- A juíza aposentada Cláudia Márcia de Carvalho Soares recebeu cerca de R$ 113,8 mil líquidos em dezembro, segundo o portal da transparência do Tribunal Regional do Trabalho da 1ª Região.
- O valor supera o teto constitucional do funcionalismo, hoje fixado em R$ 46,3 mil, assunto em foco de decisões do STF envolvendo verbas indenizatórias de magistrados.
- Cláudia Márcia preside a Associação Brasileira de Magistrados do Trabalho e participou do julgamento no STF que discute o alcance do teto e a legalidade dessas verbas.
- A apuração aponta que o contracheque de dezembro pode incluir 13º salário, férias indenizadas e parcelas retroativas, o que explicaria a diferença ao teto.
- Além de Cláudia Márcia, o procurador-geral da República, Paulo Gonet, defendeu o pagamento dos penduricalhos; ministros discutem quais verbas são indenizatórias e não entram no teto.
A juíza aposentada Cláudia Márcia de Carvalho Soares, que já criticou gastos com gasolina e lanche no STF, recebeu cerca de 113,8 mil reais líquidos em dezembro, conforme dados do portal da transparência do TRT da 1ª Região. O valor é superior ao teto constitucional do funcionalismo, hoje em 46,3 mil reais.

# # #

ENUNCIADO DA TAREFA> Transcreva integralmente e sem alterações o texto acima sobre a remuneração da juíza aposentada Cláudia Márcia de Carvalho Soares.

EXCERTOS DOS ITENS>
# # #

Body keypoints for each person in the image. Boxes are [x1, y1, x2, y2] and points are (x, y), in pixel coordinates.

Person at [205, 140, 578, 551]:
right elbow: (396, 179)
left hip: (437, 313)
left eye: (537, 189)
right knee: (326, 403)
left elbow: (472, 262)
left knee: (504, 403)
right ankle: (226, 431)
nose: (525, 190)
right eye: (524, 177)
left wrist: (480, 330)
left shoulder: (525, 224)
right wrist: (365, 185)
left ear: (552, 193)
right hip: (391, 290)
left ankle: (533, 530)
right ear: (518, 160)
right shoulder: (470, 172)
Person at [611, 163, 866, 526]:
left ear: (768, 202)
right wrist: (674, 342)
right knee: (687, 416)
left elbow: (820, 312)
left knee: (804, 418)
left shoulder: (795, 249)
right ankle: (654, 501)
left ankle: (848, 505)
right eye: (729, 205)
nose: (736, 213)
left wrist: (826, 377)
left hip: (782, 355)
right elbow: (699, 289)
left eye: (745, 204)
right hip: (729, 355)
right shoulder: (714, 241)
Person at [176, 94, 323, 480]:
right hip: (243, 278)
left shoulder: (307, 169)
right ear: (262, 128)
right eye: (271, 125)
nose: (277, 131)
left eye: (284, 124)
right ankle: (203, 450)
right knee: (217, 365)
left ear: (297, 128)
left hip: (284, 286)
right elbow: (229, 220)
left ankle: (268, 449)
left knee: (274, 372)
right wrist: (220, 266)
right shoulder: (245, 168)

# # #

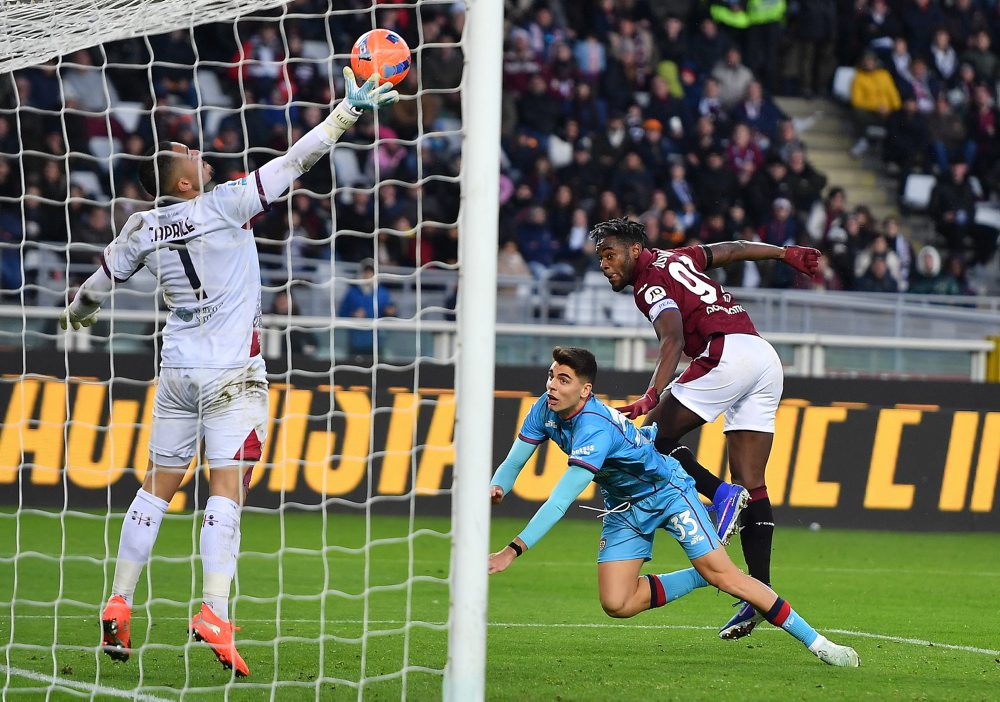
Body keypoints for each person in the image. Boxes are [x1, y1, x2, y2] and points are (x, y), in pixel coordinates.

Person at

# # #

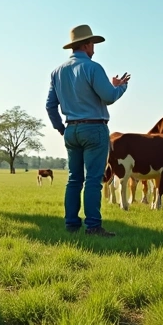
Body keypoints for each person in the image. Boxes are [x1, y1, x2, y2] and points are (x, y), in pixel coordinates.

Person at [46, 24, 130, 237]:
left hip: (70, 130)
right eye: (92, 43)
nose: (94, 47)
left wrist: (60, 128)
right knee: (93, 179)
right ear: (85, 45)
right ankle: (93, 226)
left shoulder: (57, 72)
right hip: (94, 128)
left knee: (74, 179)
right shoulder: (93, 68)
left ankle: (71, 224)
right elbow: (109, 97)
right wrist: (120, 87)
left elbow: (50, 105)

# # #

RESPOSTA>
- A juíza aposentada Cláudia Márcia de Carvalho Soares recebeu cerca de R$ 113,8 mil líquidos em dezembro, segundo o portal da transparência do Tribunal Regional do Trabalho da 1ª Região.
- O valor supera o teto constitucional do funcionalismo, hoje fixado em R$ 46,3 mil, assunto em foco de decisões do STF envolvendo verbas indenizatórias de magistrados.
- Cláudia Márcia preside a Associação Brasileira de Magistrados do Trabalho e participou do julgamento no STF que discute o alcance do teto e a legalidade dessas verbas.
- A apuração aponta que o contracheque de dezembro pode incluir 13º salário, férias indenizadas e parcelas retroativas, o que explicaria a diferença ao teto.
- Além de Cláudia Márcia, o procurador-geral da República, Paulo Gonet, defendeu o pagamento dos penduricalhos; ministros discutem quais verbas são indenizatórias e não entram no teto.
A juíza aposentada Cláudia Márcia de Carvalho Soares, que já criticou gastos com gasolina e lanche no STF, recebeu cerca de 113,8 mil reais líquidos em dezembro, conforme dados do portal da transparência do TRT da 1ª Região. O valor é superior ao teto constitucional do funcionalismo, hoje em 46,3 mil reais.